I’m trying to think of things to do, hobbies to take up, to take my mind off the waiting. But I can’t think of anything! I’ve created a cleaning schedule, but that’s as far as I have got! I don’t have any friends (no seriously….. I genuinely don’t! I haven’t ‘socialised’ out and about since I was at college) and I live in a small village so there’s no one that I could hang out with. If anyone who magically comes across my blog and has been through this too, please please share with me what you did to take your mind of things! ANYTHING hobby wise i’m willing to try!
I think i’m driving myself insane. I know it’s natural to worry and for the whole thing to affect your life, it IS life chaning, but I really feel like when i’m at work it’s all I think about. We’re so close after 6 years, yet so far because we haven’t even been matched with a donor yet. I know it’s all worth it, if it all works out.

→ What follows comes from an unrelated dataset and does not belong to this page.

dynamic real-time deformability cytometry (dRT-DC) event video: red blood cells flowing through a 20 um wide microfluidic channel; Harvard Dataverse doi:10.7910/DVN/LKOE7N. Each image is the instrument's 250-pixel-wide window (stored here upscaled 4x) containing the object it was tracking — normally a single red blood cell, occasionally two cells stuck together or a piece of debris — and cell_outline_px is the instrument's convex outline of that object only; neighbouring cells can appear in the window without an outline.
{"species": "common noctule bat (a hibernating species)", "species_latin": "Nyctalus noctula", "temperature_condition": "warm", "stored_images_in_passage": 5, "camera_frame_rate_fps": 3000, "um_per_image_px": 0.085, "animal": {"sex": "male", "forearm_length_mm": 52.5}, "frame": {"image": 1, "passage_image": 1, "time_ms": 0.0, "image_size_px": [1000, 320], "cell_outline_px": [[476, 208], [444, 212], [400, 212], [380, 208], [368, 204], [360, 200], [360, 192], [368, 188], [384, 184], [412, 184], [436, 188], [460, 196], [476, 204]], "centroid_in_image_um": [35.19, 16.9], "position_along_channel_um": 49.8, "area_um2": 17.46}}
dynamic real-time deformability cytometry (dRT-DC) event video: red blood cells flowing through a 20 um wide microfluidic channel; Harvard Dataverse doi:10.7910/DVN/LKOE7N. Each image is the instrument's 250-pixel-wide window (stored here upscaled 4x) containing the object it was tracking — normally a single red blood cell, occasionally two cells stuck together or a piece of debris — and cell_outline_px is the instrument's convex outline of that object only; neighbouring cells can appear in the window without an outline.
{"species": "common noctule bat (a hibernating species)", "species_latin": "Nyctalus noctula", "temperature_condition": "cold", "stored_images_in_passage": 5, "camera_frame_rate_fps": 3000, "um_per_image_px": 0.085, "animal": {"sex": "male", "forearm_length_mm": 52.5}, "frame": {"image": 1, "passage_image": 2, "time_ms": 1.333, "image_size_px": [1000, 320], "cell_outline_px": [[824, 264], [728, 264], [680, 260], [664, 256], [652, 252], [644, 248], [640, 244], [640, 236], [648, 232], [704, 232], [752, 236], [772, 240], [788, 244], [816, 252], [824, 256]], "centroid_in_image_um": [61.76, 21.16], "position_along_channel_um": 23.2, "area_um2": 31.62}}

My OH has never been one to show his feelings, if we bicker he just makes things worse by not retaliating and walking off. So for the 6 years i’ve kind of been left with the worry that he just isn’t as enthusiastic as I am and is only doing it because I want it. But a magical thing happened when we went to our implications counselling…. he actually spoke about it all! When I had my ultrasound he was looking at my ovaries like it was the most amazing thing ever! The counsellor told him he needed to express more, and that we needed to talk. We have. That night we spoke bout everything, and since then we’ve passed baby shop windows, talked about the price and how nice a certain cot was, how we want to decorate the nursery and have been sending each other quirky baby grows we need to buy when the time comes (and ermmm even considered buying them now-oops!). I am so much happier knowing he WANTS this. I’m not pushing him into this, we have been trying and we’re in this together.
I just wanted to update this blog, because I wanted to document our whole journey through to our precious little baby, but i’ve been so upset and so busy that I lost my way a little these last few months. To our future baby…. we love you!!